Today that answer is thin on the ground. Coding has SWE-bench — agentic, continuously tended, the number every lab reports. Other kinds of work have benchmarks too, but mostly knowledge tests a model can pass without doing the job — the bar exam, the medical boards — and no single agentic standard has emerged the way SWE-bench has for code. The frontier labs are building the general version: OpenAI's GDPval already scores models on real tasks across forty-odd occupations. But that is the horizontal sweep. The deep, trusted, continuously-tended standard for one domain — the one a compliance officer would stake her name on — is still up for grabs in most of them, and the people positioned to claim it are the ones who already own that domain's judgment.

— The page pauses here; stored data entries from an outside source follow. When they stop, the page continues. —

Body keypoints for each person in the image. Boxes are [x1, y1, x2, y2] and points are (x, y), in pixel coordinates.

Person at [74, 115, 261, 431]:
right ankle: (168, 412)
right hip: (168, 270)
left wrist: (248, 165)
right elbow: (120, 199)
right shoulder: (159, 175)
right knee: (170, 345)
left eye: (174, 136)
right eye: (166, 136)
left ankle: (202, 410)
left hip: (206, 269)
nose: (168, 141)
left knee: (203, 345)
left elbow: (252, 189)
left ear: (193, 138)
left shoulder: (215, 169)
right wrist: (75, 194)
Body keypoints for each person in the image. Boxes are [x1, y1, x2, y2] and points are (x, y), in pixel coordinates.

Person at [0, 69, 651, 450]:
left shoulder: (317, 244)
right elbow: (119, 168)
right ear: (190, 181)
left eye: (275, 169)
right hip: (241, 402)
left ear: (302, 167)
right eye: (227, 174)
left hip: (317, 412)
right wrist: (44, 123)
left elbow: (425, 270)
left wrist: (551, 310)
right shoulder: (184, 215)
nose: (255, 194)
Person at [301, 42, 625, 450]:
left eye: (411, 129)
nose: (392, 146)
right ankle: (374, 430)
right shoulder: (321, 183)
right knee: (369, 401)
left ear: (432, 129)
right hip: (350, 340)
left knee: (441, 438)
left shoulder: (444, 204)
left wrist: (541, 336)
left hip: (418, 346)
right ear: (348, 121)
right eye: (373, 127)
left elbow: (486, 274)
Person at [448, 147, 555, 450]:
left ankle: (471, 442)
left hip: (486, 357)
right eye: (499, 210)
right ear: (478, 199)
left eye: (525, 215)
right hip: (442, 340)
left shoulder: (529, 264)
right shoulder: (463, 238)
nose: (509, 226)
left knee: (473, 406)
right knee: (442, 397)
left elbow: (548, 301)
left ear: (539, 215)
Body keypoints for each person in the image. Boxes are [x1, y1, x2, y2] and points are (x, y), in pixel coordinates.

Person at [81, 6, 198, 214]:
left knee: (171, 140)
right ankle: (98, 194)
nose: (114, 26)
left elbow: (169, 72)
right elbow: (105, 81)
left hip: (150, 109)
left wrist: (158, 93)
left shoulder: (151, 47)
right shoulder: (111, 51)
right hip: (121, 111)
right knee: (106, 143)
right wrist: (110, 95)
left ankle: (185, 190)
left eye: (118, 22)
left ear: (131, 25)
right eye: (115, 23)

Which tells you what the steward actually sells. Not the dataset — publish that and it saturates. The product is the verdict. So the benchmarks built to last don't release their tasks at all; they publish the scores and lock the questions away, precisely so no one can train against them. Scale keeps its evaluation sets private, the ARC Prize holds its test out, FrontierMath has never released its problems. They hype the scoreboard and hoard the ruler. And look at what that move is: it keeps the method private — the loop from the first half of this essay — and publishes only the verdict — the standard from the second. It refuses the choice the essay has been drawing. It is what Sangeet Paul Choudary calls rebundling: once a thing splits into parts, the winner owns the one part everyone else has to route through, and folds the rest back around it. Here that part is the trusted number. A credit-rating agency is the pure form — Moody's sells you the letters, never the model behind them, and the letters are the whole business.
That arrangement carries the rating agencies' old cost. A benchmark you can't see is one you can't game, and also one you can't check. In 2008 the agencies stamped their top grade on mortgage-backed junk, because the firms being rated were the firms paying for the rating and no outsider could audit the model that produced the letters. The un-gameable benchmark and the unauditable one are the same benchmark. Whoever comes to own the trusted number for agentic work inherits the rent and the liability together.
Two ways to own it⚓︎
One artifact, two ways to own it — the two the essay opened with. Keep it, and it's a trade secret: model-independent, compounding for as long as the private loop that regenerates it stays yours, whether you climb on it alone or rent the hill to everyone else. Give it away, and it's a bid to own a standard: you trade the secrecy for a reference others must cite, and take on the public version of that same loop to keep it worth citing. Or, if you can be trusted to hold the ruler, do both at once — publish the verdict and keep the method, the letters and not the model.
Both moves assume the scorecard exists. For almost every company, it doesn't. The judgment is still where it has always been — in a few experts' heads, unwritten and ungraded, walking out the door each time one of them leaves. And that is the strange part: the most valuable IP a company will ever hold is also the cheapest to mint. You make it by writing down what your best people already know. Almost no one does.